The concept of the data frame is a new one for me, but after wading through a couple more formal definitions, I'm going to think of it as the platonic version of a spreadsheet; it's a big grid with data -- any type of data, mix-and-match data -- inside it.

Dr. Cleveland says that the mixed data types are the Big Deal about data frames; the other primitives (vectors and matrices, which seem to do many of the same things) must all be of one type. Always the lazy programmer, I ask why one wouldn't then use data frames for everything -- is it a big efficiency tradeoff to use matrices/vectors when you can? Turns out the answer is "sort of" -- they are simpler, smaller, and take up less space on disk. Sure, if you're trying to play around with a quick prototype, you can use data frames indiscriminately. But if you're trying to really optimize for speed on repeated calculations on huge datasets, you use the leanest things you can, and matrices and vectors are simpler and smaller than data frames that contain the same information.

He shows us an example of how someone might do that: if you have a data frame that holds, say, the various state-regions within different countries and some information within them, you don't need to use the character-versions of the names ("illinois", "iowa", "idaho") as full references to the states when you're working with the data. You can use factor() to assign unique numeric IDs to them -- so you know that "illinois" is 42, "iowa" is 43, "idaho" is 44 -- the integers will be faster to work with than the strings. Then you just have the computer remember that 42 was "illinois" and change it back afterwards.

The rest of Chambers's first chapter goes through some basics (R is a functional programming language, everything in R is an object, it's an open source language, here's a bit of history) and then drops you off at Programming With R's Chapter 2, an introduction to the interactive nature of R. I discover that last week's playing-around relieves me of the need to do much but skim this chapter to make sure there's nothing vital that I've missed. I pick up on the sapply iterator, which is a more efficient way to do things like "for (variable in sequence) execute-this-expression". (I vaguely feel, without comparing them too hard, that this is similar to Python's built-in function map().) In the meantime, Dr. Cleveland mentions that memory allocation is automatic, unlike C. I rejoice.

A quick operation I don't want to forget: To attach a file to an R session, you use the attach() function and specify the file location. To make this easier on myself, I first set my working directory to my R-programming folder (which is where I want to save the code I'm working on) and check I'm in the right place, then call attach().

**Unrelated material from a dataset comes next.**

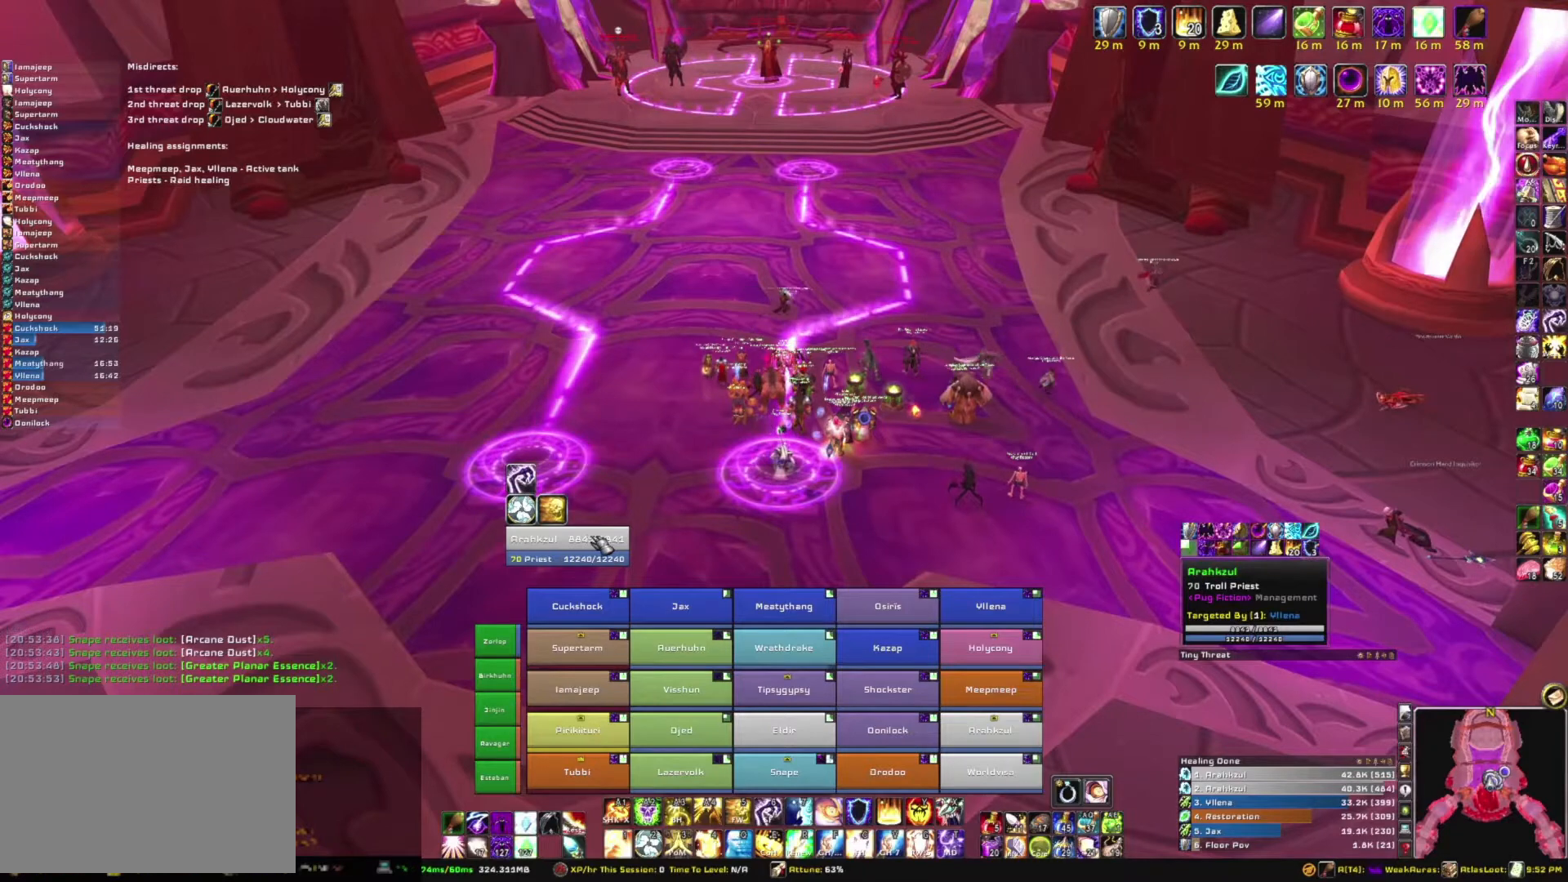
{"keys": [], "mouse": [], "events": []}
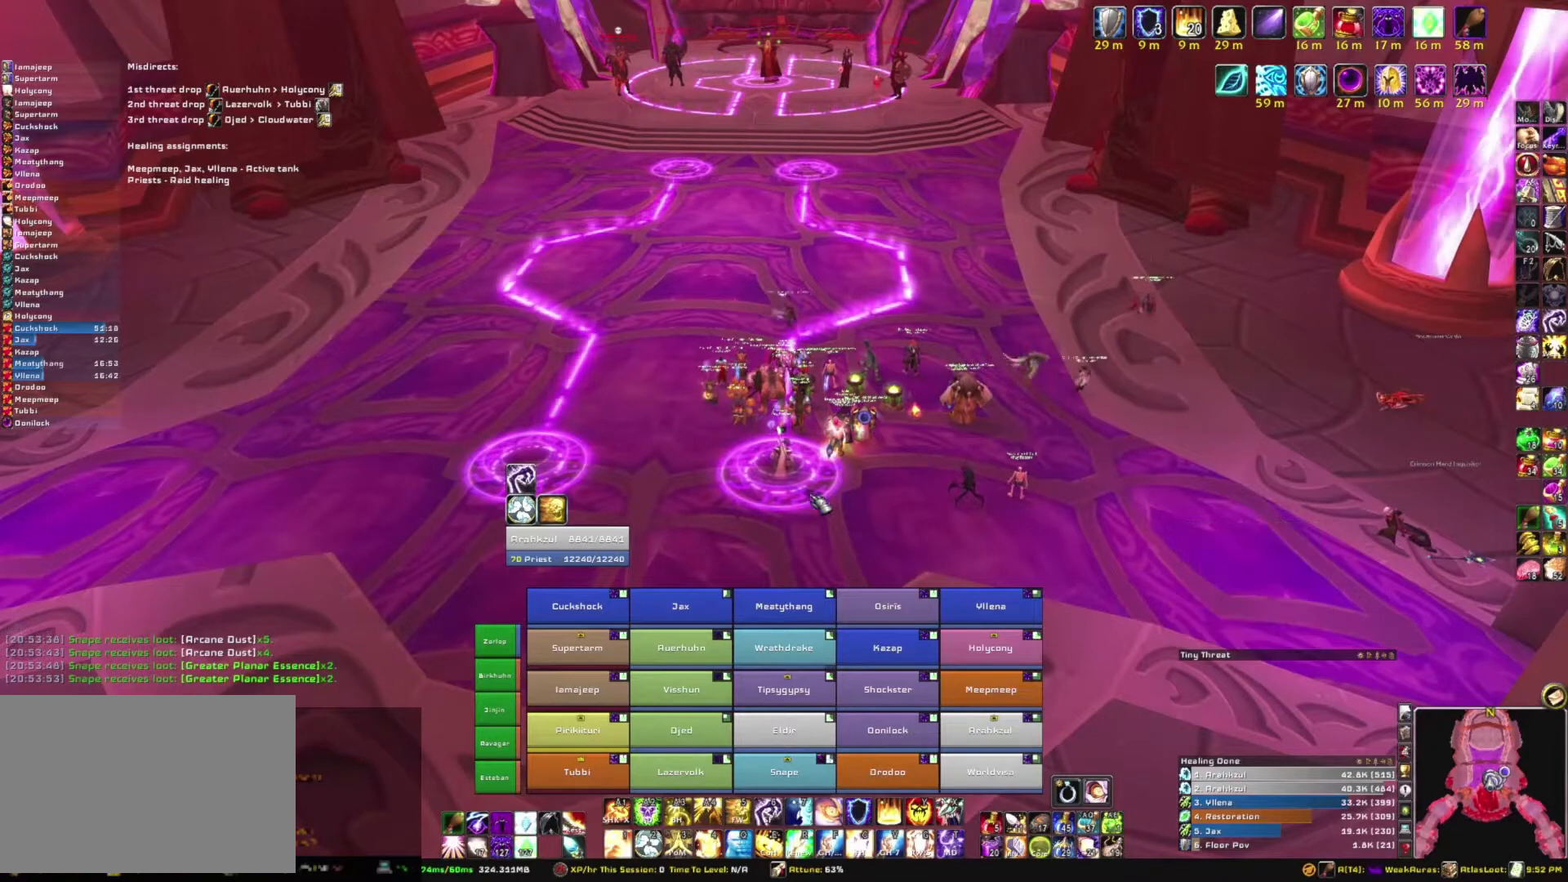
{"keys": [], "mouse": ["right"], "events": [[167, "mouse_right", "down"]]}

> setwd("/home/mchua/Dropbox/R-programming")
> getwd()
[1] "/home/mchua/Dropbox/R-programming"
> attach("lattice.RData")

Aaaand that's all for the afternoon; we'll get our first programming homework assignment tonight, but I don't expect it to be too difficult since we've only covered the primitives of the language so far. (I hear the fun-with-Hadoop group will be breaking out onto a separate project track soon, and will be keeping an eye on that to see whether I want to jump to that.)